Return each line in the records below that includes "Jack".
_____
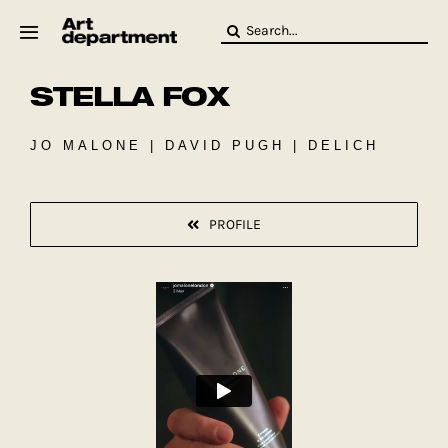
Skip
Search
to
for:
content
STELLA FOX
HOD
Crew
Baby ArtDept
JO MALONE | DAVID PUGH | DELICH
PROFILE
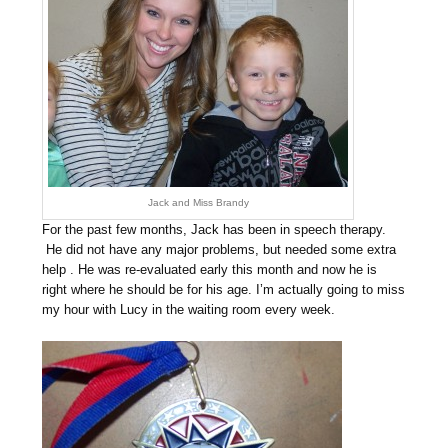
Jack and Miss Brandy
For the past few months, Jack has been in speech therapy.
He did not have any major problems, but needed some extra
help . He was re-evaluated early this month and now he is
right where he should be for his age. I’m actually going to miss
my hour with Lucy in the waiting room every week.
_____
* Response
Jack and Miss Brandy
For the past few months, Jack has been in speech therapy.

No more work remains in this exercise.